Assume that the sequence of intervals, ordered by their left ends, obtained above is I1, I2,...,Im, and call a1, a2, ..., am, their right ends.

If J1, J2, ..., Jr were another sequence of intervals, ordered by their left ends covering [1,n] with r minimum. Call b1, b2, ..., br theirs right ends.

Note that J1 covers 1. Therefore b1 <= a1 by construction of I1. Therefore J2 overlaps I1. If J2 were inside I1, then the sequence J could be made shorter by replacing J1 and J2 with I1. This contradicts that the sequence J has minimum length.

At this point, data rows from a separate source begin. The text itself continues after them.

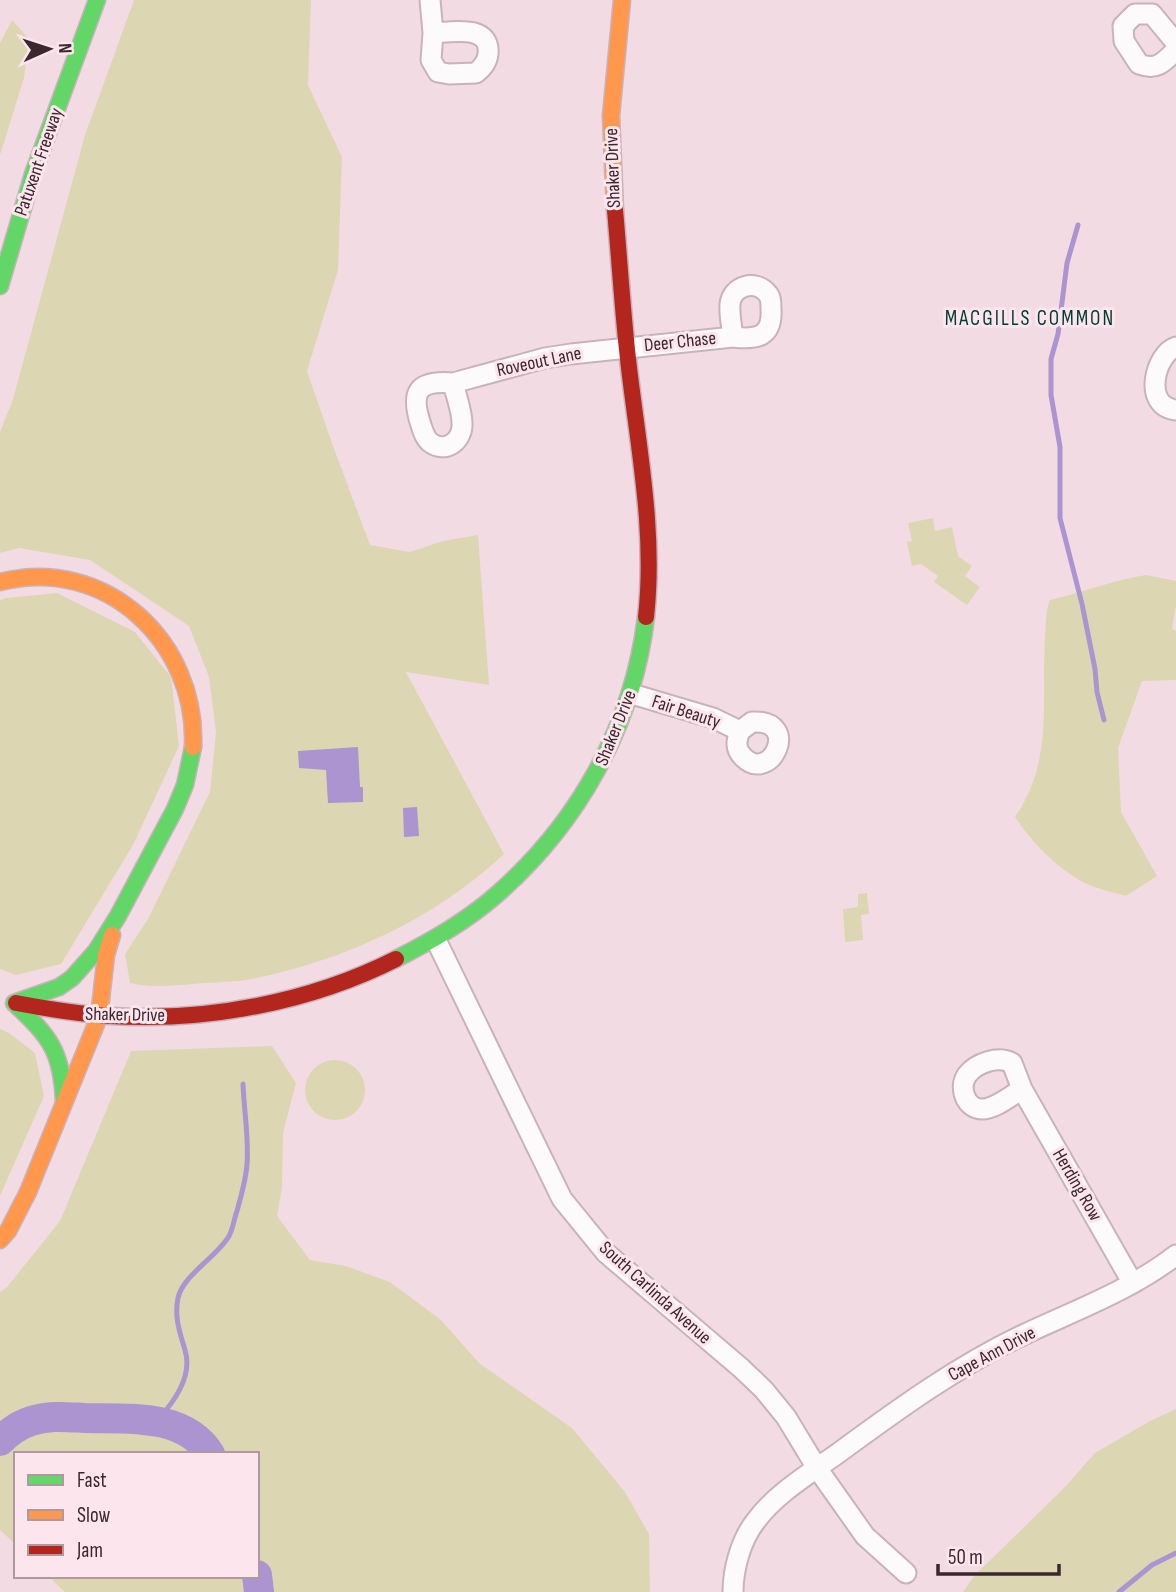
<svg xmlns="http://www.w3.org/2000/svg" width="1176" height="1592" font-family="'Sofia Sans Condensed',sans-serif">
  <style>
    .green { fill: #dcd7b2 }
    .water { fill: #ab94d0 }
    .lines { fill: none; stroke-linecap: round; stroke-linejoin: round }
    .stream { stroke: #ab94d0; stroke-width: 5 }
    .river { stroke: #ab94d0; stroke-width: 30 }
    .street-casing { stroke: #c8b3bb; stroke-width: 23 }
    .fast-casing { stroke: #c8b3bb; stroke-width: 19 }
    .slow-casing { stroke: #c8b3bb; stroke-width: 19 }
    .jam-casing { stroke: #c8b3bb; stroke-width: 19 }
    .street { stroke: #fdfafb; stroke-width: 19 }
    .fast { stroke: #63d668; stroke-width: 16 }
    .slow { stroke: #ff974d; stroke-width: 16 }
    .jam { stroke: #b3261e; stroke-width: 16 }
    .labels { text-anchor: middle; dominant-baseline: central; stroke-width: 6; stroke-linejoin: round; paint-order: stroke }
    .street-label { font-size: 19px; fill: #3b272e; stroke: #fce5ed }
    .neighbourhood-label { font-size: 21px; letter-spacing: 2px; fill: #003b30; stroke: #fce5ed }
  </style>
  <rect width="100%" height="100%" fill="#f3dbe4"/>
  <!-- green -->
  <path class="green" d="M134,0h177l-3,85 34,72 -4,113 -31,101 26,75 37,99 40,7 33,-11 35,-6 11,150 -83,-13 98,182c-69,65 -159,106 -252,125 -15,3 -32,3 -48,4 -25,2 -49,6 -74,0l-5,-29 23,-35 62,-127 6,-60 -7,-55 -20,-51 -99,-66 -71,-12 -19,5v-121l13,-33 72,-264z
    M12,20l17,19 -5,39 -24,77v-112z
    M933,518l2,13 17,-4 6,29 14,10 -7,10 15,11 -13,18 -33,-23 4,-6 -17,-12 -9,2 -5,-24 5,-1 -4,-18z
    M1146,575l30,6v24l-4,24 4,2v49l-34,1 -24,67 3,64 36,64 -31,20c-13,-4 -30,-7 -43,-14 -26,-14 -52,-40 -68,-65 39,-57 26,-115 30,-179 1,-12 0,-26 5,-38 32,-7 63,-20 96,-25z
    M57,593l78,39 36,45 8,69 -46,99 -72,119 -45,11 -16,-6v-369l6,-2z
    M867,893l2,21 -8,1 2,25 -18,2 -2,-33 15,-2v-13z
    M0,1029l9,4 26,20 9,43 -44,100z
    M272,1046l24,37 -13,50 -1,54 -5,29 33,44 36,6 44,16 51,38 38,43 93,65 53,64 24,42 1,58h-585l-17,-16h209v-122h-241v91l-16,-15v-238l7,-5 53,-66 71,-170z
    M305 1090a30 30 0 1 1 60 0a30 30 0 1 1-60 0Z
    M1176,1409v183h-213l11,-16 90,-88 31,-35 55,-32z"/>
  <!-- water -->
  <path class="water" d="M358,747l2,40h3v15l-35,1 -2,-33 -27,-2 -1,-17z
    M417,807l2,29 -15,1 -1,-29z"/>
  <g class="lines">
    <!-- stream -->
    <path class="stream" d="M1078,225l-11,38 -9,71 -7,25v36l9,52v71l22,86 13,65 2,23 7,28
      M156,1421c18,-18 37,-45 29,-71 -5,-17 -11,-33 -7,-52 5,-23 39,-41 51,-62 4,-7 5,-17 8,-25 4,-15 9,-31 10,-47 2,-26 -3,-53 -4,-80
      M1119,1592l33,-27 24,-12"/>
    <!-- river -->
    <path class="river" d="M0,1441c9,-9 19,-16 31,-20 19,-6 35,-4 54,-3 42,1 99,-5 125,36
      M257,1575l2,17"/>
    <!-- street casing -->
    <g class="street-casing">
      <path id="street" d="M430,0l3,33 -2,27 7,12 11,2 27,-1c6,-5 11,-10 12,-19 3,-30 -36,-22 -55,-21
        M1176,43l-24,-29h-17l-12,12 1,15 15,23c18,7 25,-2 37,-14
        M1176,347c-20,6 -35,59 0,63
        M453,383c-36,-3 -43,9 -32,42 2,6 4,14 10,18 14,10 30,-1 31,-17 1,-13 -6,-30 -9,-43l92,-25 26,-4 162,-17c24,3 40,0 38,-29 0,-6 0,-11 -4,-15 -12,-14 -35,-7 -37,11 -1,11 2,23 3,33
        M632,694l81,24 27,13 12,-9c50,-3 19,63 -9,35 -8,-8 -7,-16 -3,-26
        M436,940l126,259 44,54 135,115 23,22 22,27 31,51 48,68 41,37
        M1022,1089c-10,6 -27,20 -40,20 -16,0 -24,-21 -15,-34 9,-12 32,-20 45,-12l10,26 110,193
        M733,1592c0,-23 8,-52 22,-70 20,-28 54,-48 82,-68 60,-44 120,-88 188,-120 51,-24 106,-44 151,-79"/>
    </g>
    <!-- fast casing -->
    <g class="fast-casing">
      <path id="fast" d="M0,286l33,-112 64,-174
        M396,959c35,-18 69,-37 99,-63 83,-72 138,-170 151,-279
        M64,1102c-2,-51 -14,-65 -50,-99l45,-16 13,-9 24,-27 22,-35 57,-107 10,-24 8,-38"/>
    </g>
    <!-- slow casing -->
    <g class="slow-casing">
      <path id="slow" d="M615,210l-4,-94 11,-116
        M0,582c105,-27 198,60 193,165
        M0,1240l8,-9 20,-39 71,-175 7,-62 6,-20"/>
    </g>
    <!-- jam casing -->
    <g class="jam-casing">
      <path id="jam" d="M615,210c5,55 8,111 15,166 10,81 25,160 16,241
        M16,1003c32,6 63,11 95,13 96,6 200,-14 285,-57"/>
    </g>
    <!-- street -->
    <use href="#street" class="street"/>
    <!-- fast -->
    <use href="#fast" class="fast"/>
    <!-- slow -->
    <use href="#slow" class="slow"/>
    <!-- jam -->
    <use href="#jam" class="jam"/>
  </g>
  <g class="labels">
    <!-- street labels -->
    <g class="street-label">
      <text transform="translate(39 162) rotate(-71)">Patuxent Freeway</text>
      <text transform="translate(613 168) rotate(-92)">Shaker Drive</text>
      <text transform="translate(680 342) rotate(-6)">Deer Chase</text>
      <text transform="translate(539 362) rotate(-12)">Roveout Lane</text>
      <text transform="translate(686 712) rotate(18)">Fair Beauty</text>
      <text transform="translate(616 728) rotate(-68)">Shaker Drive</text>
      <text transform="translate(125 1015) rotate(1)">Shaker Drive</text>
      <text transform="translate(1077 1185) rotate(60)">Herding Row</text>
      <text transform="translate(655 1293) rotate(42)">South Carlinda Avenue</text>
      <text transform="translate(992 1354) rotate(-28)">Cape Ann Drive</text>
    </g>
    <!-- neighbourhood labels -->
    <g class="neighbourhood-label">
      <text x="1030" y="318">MACGILLS COMMON</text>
    </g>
  </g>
  <!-- legend -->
  <rect x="14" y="1452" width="245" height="126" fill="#fce5ed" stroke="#af99a1" stroke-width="2"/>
  <rect x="28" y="1475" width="35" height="10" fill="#63d668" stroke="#af99a1" stroke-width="2"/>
  <text x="77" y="1487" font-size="21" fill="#3b272e">Fast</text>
  <rect x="28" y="1510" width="35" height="10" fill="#ff974d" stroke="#af99a1" stroke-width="2"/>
  <text x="77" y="1522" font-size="21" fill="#3b272e">Slow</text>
  <rect x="28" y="1545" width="35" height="10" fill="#b3261e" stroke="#af99a1" stroke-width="2"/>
  <text x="77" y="1557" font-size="21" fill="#3b272e">Jam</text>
  <!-- north arrow -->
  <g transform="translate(49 49) rotate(87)" stroke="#fce5ed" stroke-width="5" paint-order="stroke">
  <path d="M0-5L12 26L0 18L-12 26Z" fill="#3b272e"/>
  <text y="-10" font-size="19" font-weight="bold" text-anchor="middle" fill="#3b272e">N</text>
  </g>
  <!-- scale -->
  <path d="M938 1564v10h121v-10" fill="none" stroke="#3b272e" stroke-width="3.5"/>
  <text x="948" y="1564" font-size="21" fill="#3b272e" stroke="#fce5ed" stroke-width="5" paint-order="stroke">50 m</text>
</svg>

Therefore, J2 covers a1. You can see where this is going. Now we repeat the argument above. By construction, b2 <= a2. Therefore J3 overlaps b2. If J3 were inside I1 union I2, then the sequence J could be made shorter by replacing J1, J2, J3 with I1, I2, which is a contradiction with r being minimum. Therefore, J3 covers a3. Repeat, and you end up having that r = m.

Answer 2

As of now, I'm thinking that i should start by sorting the list of ranges by their start element, but I'm not sure where to go next...

Yes, that's a good start.

Once you've done that, you iterate through in "chunks" of "reachable" ranges:

• First, you scan through all the ranges where start ≤ 1 (meaning that they are immediately "reachable"), and find the greatest end among those ranges — call it max_end₁.
• Then, you scan through all the ranges with 1 < start ≤ max_end₁ (meaning that you can "reach" them after only one prior interval), and find the greatest end among those ranges — call it max_end₂.
• Continue doing this until you reach some i such that max_end_i ≥ n. That i is the answer.
• If you ever reach a point where the "chunk" of reachable ranges is empty — all your ranges so far only get you up to x (where x < n), and the next range has start > x, or there is no next range — then there is no answer, because even all of the intervals taken together don't cover the range from 1 to n.

Note that, although you only iterate through the sorted list once, it will probably be simpler to implement if you use two nested loops: an outer loop to iterate over the "chunks", and an inner loop to iterate over the intervals in each "chunk".